Evet 28 Şubat’ın TÜSİAD’ı neyse, Gezi’nin Koç’u neyse, sözleşmenin de destekleyenleri aynı zihniyettir. Amaç bölgede yükselen güç olan Türkiye’nin kadim aile geleceğini bitirmektir.
Gezi’de global ajansların etkisini hatırlayalım. Hizmet vermek için para aldıkları şirketlere üretmedikleri içerik ve sloganları, Gezi’de toplanan çapulculara ürettiler. Pankartları hatırlayalım. Bu global ajanslarda çalışan insanların dünya görüşleri AK Parti ve Cumhurbaşkanı ile taban tabana zıttır.

Ne çabuk unuttuk Erdoğan’a edilen küfürleri. Değerlerimize yapılan hakaretleri. Bu hakaretler millî ve yerli olmayan ajans ve reklamcılar marifeti ile üretildi. Şimdi aynı kitle sözleşme üzerinden koca koca Türk şirketlerini, kasalarından aldıkları para ile kendi milletinin hayrına olmayan bir işe alet ediyorlar.

Bu algı yönetimi Gezi Kalkışması gibi bir toplumsal boyuta doğru gidiyor. Maalesef KADEM ve parti içindeki Erdoğan’ın vizyonunuzdan uzak, beyaz Türk ve Batı hayranı sayıca az ama tesir olarak etkili bir grup da maşa oldular. MTTB geleneğinden gelen parti yöneticileri, durumun vahametini fark ettiler ve sözleşmeye hayır diyorlar.

Sözleşmeden 2 yıl sonra kurulduk diye kendisini savunan KADEM ise dalgakıran vazifesini devam ettiriyor… Bu durum KADEM’in bir taraftan maddelerin uygulanmasını sağlamak diğer yandan sözleşmeye karşı AK Parti teşkilatlarının direncini kırmak için mi kuruldu sorularını hatıra getiriyor? Zira mecliste Mor Çatı Kadın Sığınağı ile birlikte sözleşmenin takibinde aktif rol üstleniyor.
28 Şubat’ta TÜSİAD ve FETÖ, Gezi’de Koç ve türevleri ve FETÖ, sözleşmede ise aynı cenah 50 yıllık milliyetçi sağ gelenekteki bir yapıya karşı birleşmiş durumda.
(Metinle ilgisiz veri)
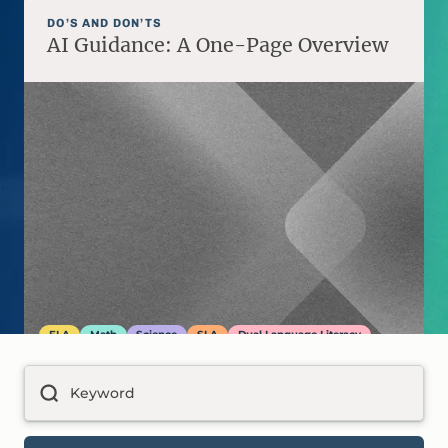
DO’S AND DON’TS
AI Guidance: A One-Page Overview
ELA
Math
Science
SLA
Dual Language Literacy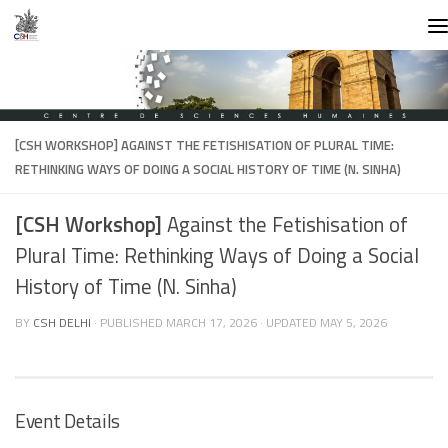
Skip to content
[CSH WORKSHOP]
AGAINST THE FETISHISATION OF PLURAL TIME:
RETHINKING WAYS OF DOING A SOCIAL HISTORY OF TIME (N. SINHA)
[CSH Workshop]
Against the Fetishisation of
Plural Time: Rethinking Ways of Doing a Social
History of Time (N. Sinha)
BY
CSH DELHI
· PUBLISHED
MARCH 17, 2026
· UPDATED
MAY 5, 2026
Event Details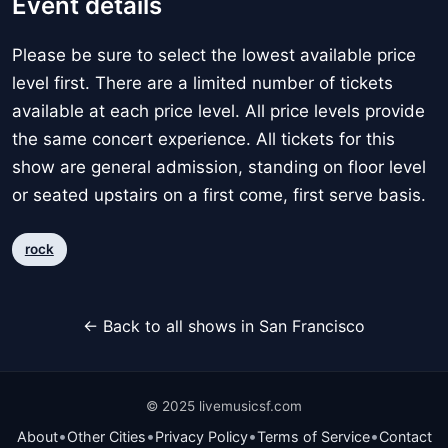
Event details
Please be sure to select the lowest available price
level first. There are a limited number of tickets
available at each price level. All price levels provide
the same concert experience. All tickets for this
show are general admission, standing on floor level
or seated upstairs on a first come, first serve basis.
rock
← Back to all shows in San Francisco
© 2025 livemusicsf.com
•
•
•
•
About
Other Cities
Privacy Policy
Terms of Service
Contact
Acilen Sayın Cumhurbaşkanı’mız Recep Tayyip Erdoğan’ın bir kararname ile bu işi mutlak manada bitirmesi gerekiyor. Yarın çok geç olacak.
Benden somut bir şeyler söylememi isteyenler var hâlâ. Yukarıda saydıklarımız yetmez mi?
İşin acı tarafı ise kadının işlediği günahı kanunla koruma altına almak istiyorlar. Cinsiyet tercihi sapıklık ve hastalığının devlet tarafından koruma altına alınması isteniyor. Yetmez mi?

TEFEKKÜR:
Dost bî-pervâ, felek bî-rahm, devran bî-sükûn,
Dert çok, hemdert yok, düşman kavi, tali’ zebun.